(Data extracted from a collection)
┌──

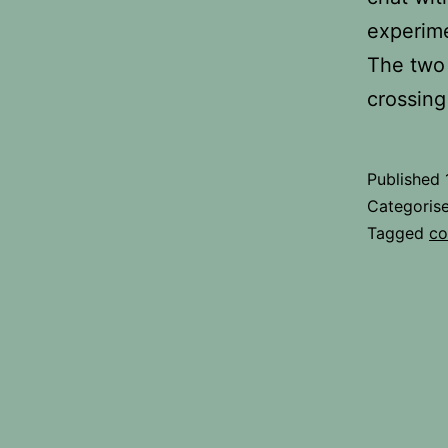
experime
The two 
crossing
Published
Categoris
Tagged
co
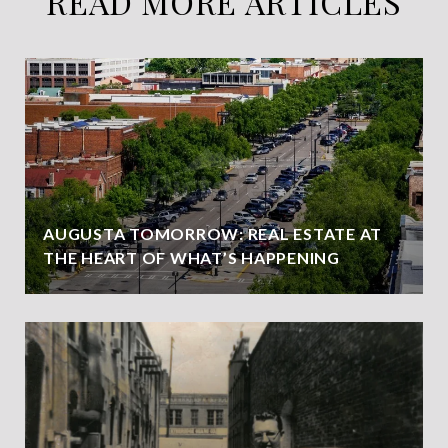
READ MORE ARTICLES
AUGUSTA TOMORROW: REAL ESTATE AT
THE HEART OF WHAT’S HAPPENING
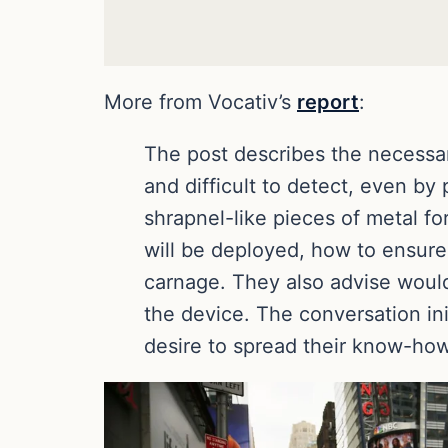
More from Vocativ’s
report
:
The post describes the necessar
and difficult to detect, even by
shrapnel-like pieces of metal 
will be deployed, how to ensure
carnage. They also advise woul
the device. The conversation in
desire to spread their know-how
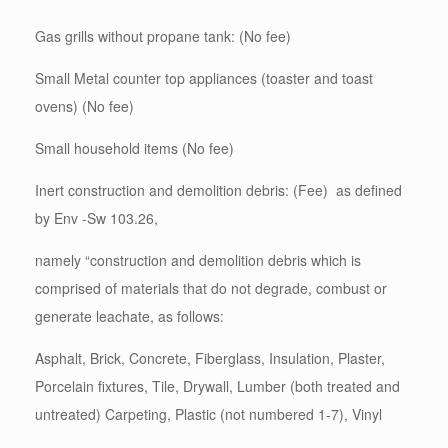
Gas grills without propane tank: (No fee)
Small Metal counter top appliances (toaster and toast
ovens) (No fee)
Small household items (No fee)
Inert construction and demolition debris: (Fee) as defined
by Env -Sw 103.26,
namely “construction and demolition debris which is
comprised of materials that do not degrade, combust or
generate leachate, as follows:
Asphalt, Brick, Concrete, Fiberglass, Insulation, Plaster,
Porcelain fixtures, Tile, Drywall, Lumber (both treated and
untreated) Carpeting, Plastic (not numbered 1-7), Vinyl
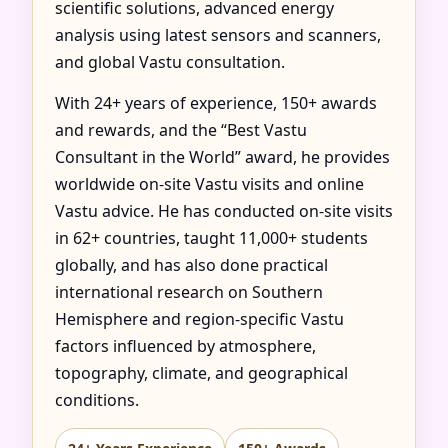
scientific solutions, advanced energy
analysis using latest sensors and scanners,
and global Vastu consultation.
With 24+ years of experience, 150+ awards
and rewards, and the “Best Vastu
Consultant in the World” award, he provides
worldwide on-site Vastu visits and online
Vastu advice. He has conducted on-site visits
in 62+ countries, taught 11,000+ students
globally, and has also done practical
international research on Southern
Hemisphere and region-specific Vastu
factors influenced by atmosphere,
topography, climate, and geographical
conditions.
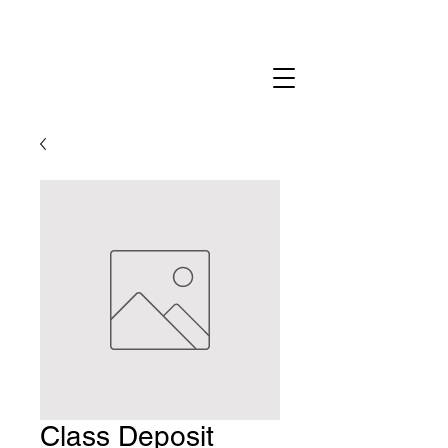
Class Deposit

└──
┌──

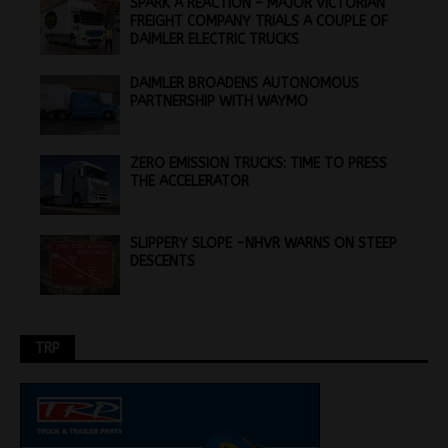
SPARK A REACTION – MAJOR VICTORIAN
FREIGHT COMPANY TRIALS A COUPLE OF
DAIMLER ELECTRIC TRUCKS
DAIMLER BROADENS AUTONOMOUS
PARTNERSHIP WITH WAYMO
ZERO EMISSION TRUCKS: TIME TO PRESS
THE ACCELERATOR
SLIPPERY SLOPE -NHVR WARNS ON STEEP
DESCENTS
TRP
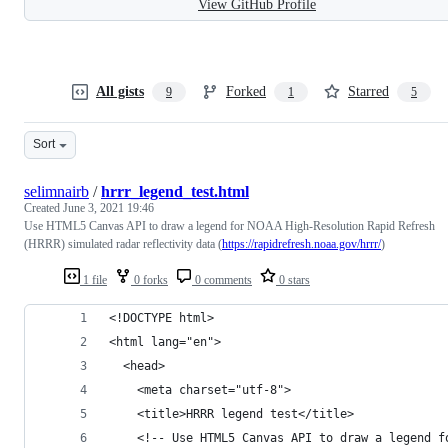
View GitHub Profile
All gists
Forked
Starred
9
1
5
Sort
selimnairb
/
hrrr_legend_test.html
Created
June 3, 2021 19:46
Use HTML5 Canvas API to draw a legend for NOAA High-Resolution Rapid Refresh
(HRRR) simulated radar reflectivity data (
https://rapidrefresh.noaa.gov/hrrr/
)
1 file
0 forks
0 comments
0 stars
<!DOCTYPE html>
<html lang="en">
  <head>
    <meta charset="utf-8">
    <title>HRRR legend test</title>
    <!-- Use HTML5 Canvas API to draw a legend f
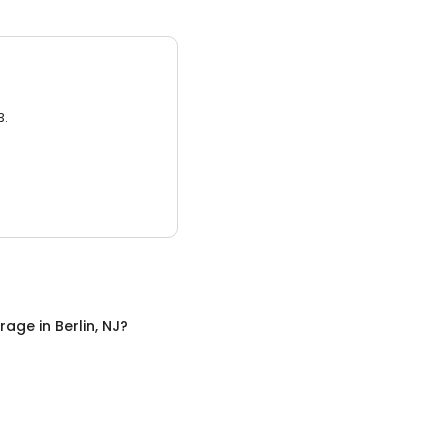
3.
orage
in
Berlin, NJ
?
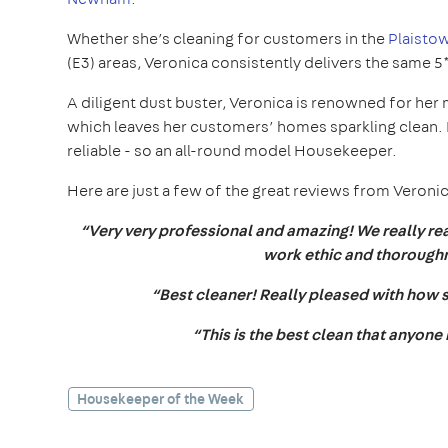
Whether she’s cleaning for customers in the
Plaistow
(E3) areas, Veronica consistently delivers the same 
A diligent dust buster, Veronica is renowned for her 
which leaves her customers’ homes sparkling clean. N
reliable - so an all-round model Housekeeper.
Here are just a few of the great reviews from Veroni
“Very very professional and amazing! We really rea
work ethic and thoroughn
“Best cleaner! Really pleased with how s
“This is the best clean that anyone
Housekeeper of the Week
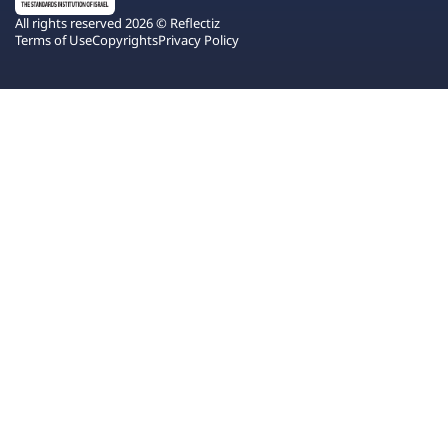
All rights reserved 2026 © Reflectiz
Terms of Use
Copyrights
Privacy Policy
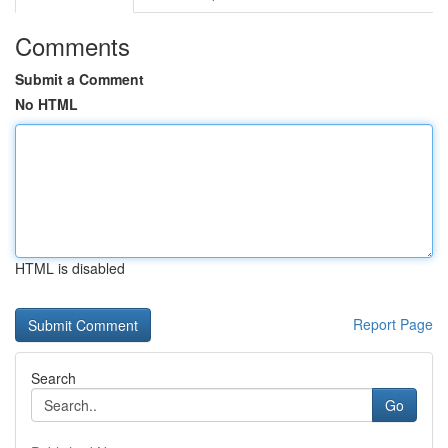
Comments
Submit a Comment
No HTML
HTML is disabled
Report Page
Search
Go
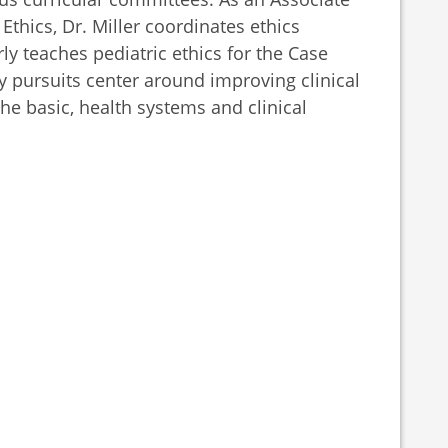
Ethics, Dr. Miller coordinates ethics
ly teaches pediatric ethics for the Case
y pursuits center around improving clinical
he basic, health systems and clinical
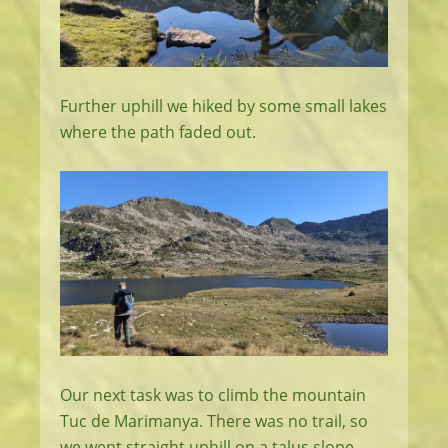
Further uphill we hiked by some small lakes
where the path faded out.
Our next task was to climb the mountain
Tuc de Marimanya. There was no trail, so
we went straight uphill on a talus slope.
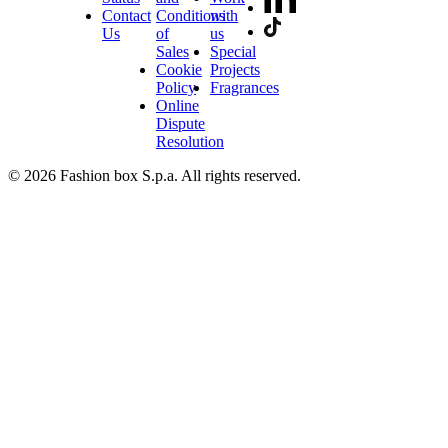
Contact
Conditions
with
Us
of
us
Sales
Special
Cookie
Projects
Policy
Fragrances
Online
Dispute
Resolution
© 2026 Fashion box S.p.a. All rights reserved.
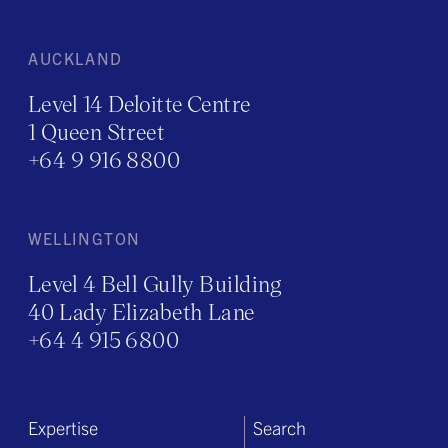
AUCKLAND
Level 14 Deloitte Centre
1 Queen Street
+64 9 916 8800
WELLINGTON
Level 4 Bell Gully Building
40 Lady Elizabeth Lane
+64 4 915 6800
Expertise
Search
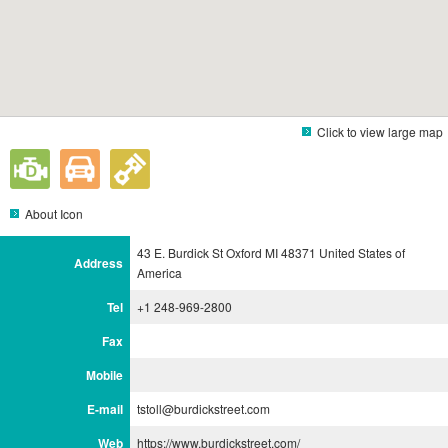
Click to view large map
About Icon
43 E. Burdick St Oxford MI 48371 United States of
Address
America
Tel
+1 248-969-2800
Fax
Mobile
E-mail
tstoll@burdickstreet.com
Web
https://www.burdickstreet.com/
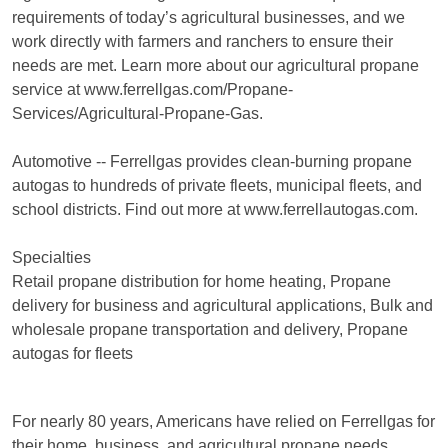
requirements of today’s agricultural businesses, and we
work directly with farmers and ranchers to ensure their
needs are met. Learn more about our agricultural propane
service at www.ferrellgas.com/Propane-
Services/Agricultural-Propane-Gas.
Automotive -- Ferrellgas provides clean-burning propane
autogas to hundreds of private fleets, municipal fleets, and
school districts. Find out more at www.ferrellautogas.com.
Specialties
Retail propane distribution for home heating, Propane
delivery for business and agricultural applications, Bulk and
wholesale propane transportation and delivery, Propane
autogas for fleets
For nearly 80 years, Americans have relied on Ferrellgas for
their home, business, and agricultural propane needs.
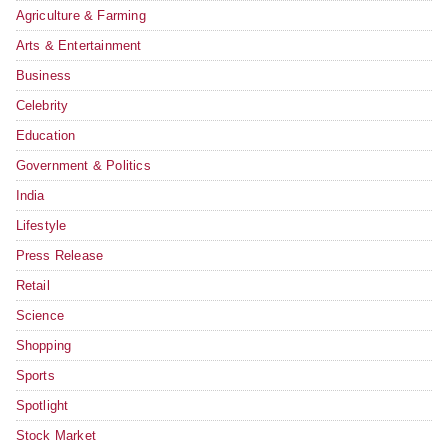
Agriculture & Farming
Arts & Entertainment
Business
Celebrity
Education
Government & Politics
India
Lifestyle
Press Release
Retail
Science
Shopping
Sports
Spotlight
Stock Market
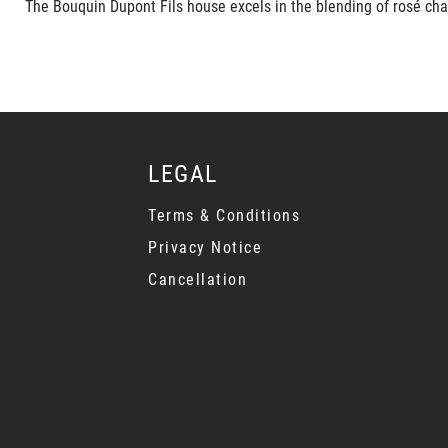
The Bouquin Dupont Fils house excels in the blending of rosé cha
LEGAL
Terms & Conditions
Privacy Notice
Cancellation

└──

▶ **Work item**:
Please report all lines in the entries where "demolition" appears.

▶ **Exercise solution**:
Inert construction and demolition debris: (Fee) as defined
namely “construction and demolition debris which is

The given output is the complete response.